Monday, May 26, 2008

Human Nature and the Prescription of Proscription by Means of Description


The most central question to any serious consideration of anarchism is that of human nature. The debate is an ancient one, and may best be summed up as, absent of any contact with society and it’s chains of conforming conservation – it’s politics, morality, aesthetic opinion, and abstractions – what remains of a single human’s humanity? What are the holds-true-in-all-cases assertions a person is logically entitled to make about their own species?

The term human nature possesses two parts, the adjective and the noun. It may be reconsidered as the nature of humans, or the properties of the natural human, but if those rewordings imply any science differently than the colloquial “human nature”, we will surely prove to be at the mercy of our language, the mercy of ideas we’ve invented after the fact of our humanity. So let us analyze the fullest spectrum of interpretations in order to make our conclusion.

First, to define nature. We’ve all heard the poems and paeans in praise of what is popularly understood to be nature – the trees and the squirrels and the bees and the pearls – but this is nature perceived in a xenophobic frame. It is nature minus what is considered it’s chief production, human society. By this logic does the word unnatural make it’s entrance, that anything man makes is seperate, either above or below, from what made him. It is the synonymization of the words “unnatural” and “artificial”, where all of man is none of nature, and vice versa.

Nature understood more widely, as the deterministic consequences of each moment becoming the next, not only includes man, but includes all the species that may arise after or by his influence: cyborgs, tabletops, lampshades, microwave ovens. Every one the evolutionary consequence of man’s inquiring mind and idle hand. This conception of mother Earth does not dictate that nature existed only in the past, as some “state of affairs” where either the tyranny was red in tooth and claw, or the liberty was white in primitivism and paw. It merely acknowledges the existence of reality as a descriptive entity, and a susceptibility to rapid or gradual fluctuation as it’s prime attribute. Nature, then, is anything that has ever happened or was. Nature is history.

What is human? Well, nothing is, really. Human is a syndrome, a set of attributes possessed by an organism. Humanity is a binary measurement, answers either yes or no to whether a creature meets all the requirements of identicality to some arbitrarily agreed upon stage of transition in the continual process of evolution. So what if we share 50% of our DNA with the banana, does that mean the banana is 50% human? Who knows. But we may say with certainty that while nothing in existence is purely human, all things are to varying degrees more or less human.

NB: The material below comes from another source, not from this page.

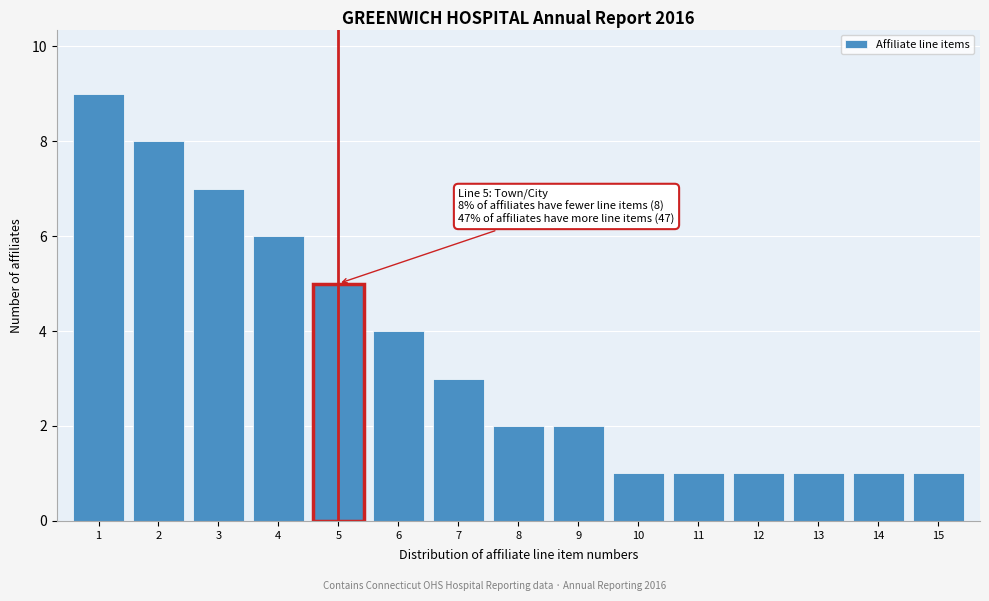

Reading left to right, extract all data points from this chart.

9	8	7	6	5	4	3	2	2	1	1	1	1	1	1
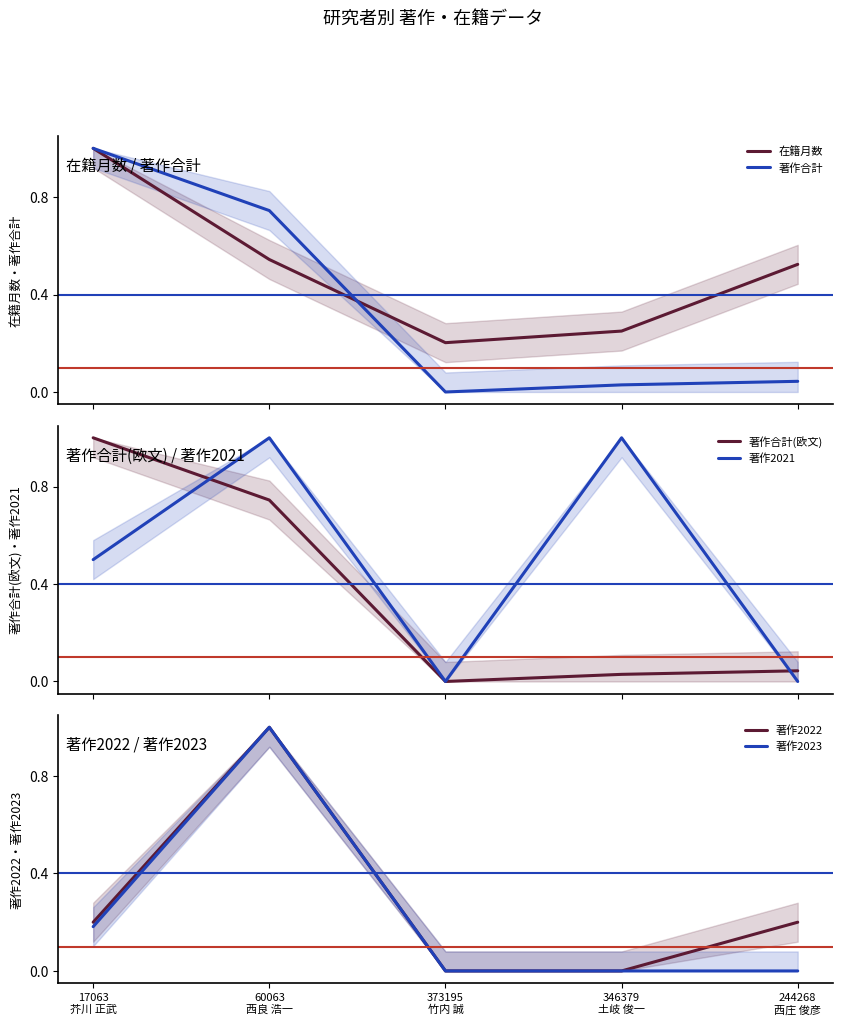

What is the sum of all 著作2022 values?

1.4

So it is, in light of these slippery words, with much care that we should approach human nature. There are many people out there who would attempt to bamboozle you with the term. In fact, the tendency is so common as to have garnished it’s own stature as a fallacy – the appeal to nature (a fallacy of relevance).

The appeal to nature is a fallacy because of what students of philosophy know as the problem of induction. The problem of induction is a conundrum that asks, when we throw an apple into the air and watch it come down, how can we know with certainty it will continue to do so in the future, under the same circumstances? How many times must we observe gravity in order to know that it will always be there?

The answer is: we can’t.

We cannot know anything based upon what was. We can make guesses, certainly. We can perform experiments, and set up conditional guarantees, but we can know nothing absolutely. For example, on the condition that the theory of gravity holds true (and nothing obstructs it), the apple will continue to fall. On the condition that it doesn’t, it may not. Correct conclusions are dependent upon correct precepts, but no precept can be categorically guaranteed, meaning we can never know whether or not they are true.

So, when we speak of human nature, what we really mean is social history. Social history tells many tales, tales of Christians being eaten by lions, tales of celebrated pedophilia, tales of Zeus and Thor. Tales of genocide, war, and an 1,000 year dark age of religious integrity and barbaric practices.

Then came Gutenberg. People began to read, and they began to understand. In a literal sense, humanity had first sunk it’s teeth into that forbidden apple from the tree of knowledge. The spirit of humanism and the Enlightenment bloomed. Monarchies descended (or were violently thrust) into comparatively libertarian Republics and Democracies.

And as the centuries rolled by, government, at least in ratio to population, decreased. No longer is cat burning any man’s idea of a good night out on the town. And that particular attraction was popular even into the 16th century.

So it must be realized that yesterday’s conservatism is today’s reactionism. And so too will today’s conservative be tomorrow's reactionary.

“We know what we are, but not what we may be."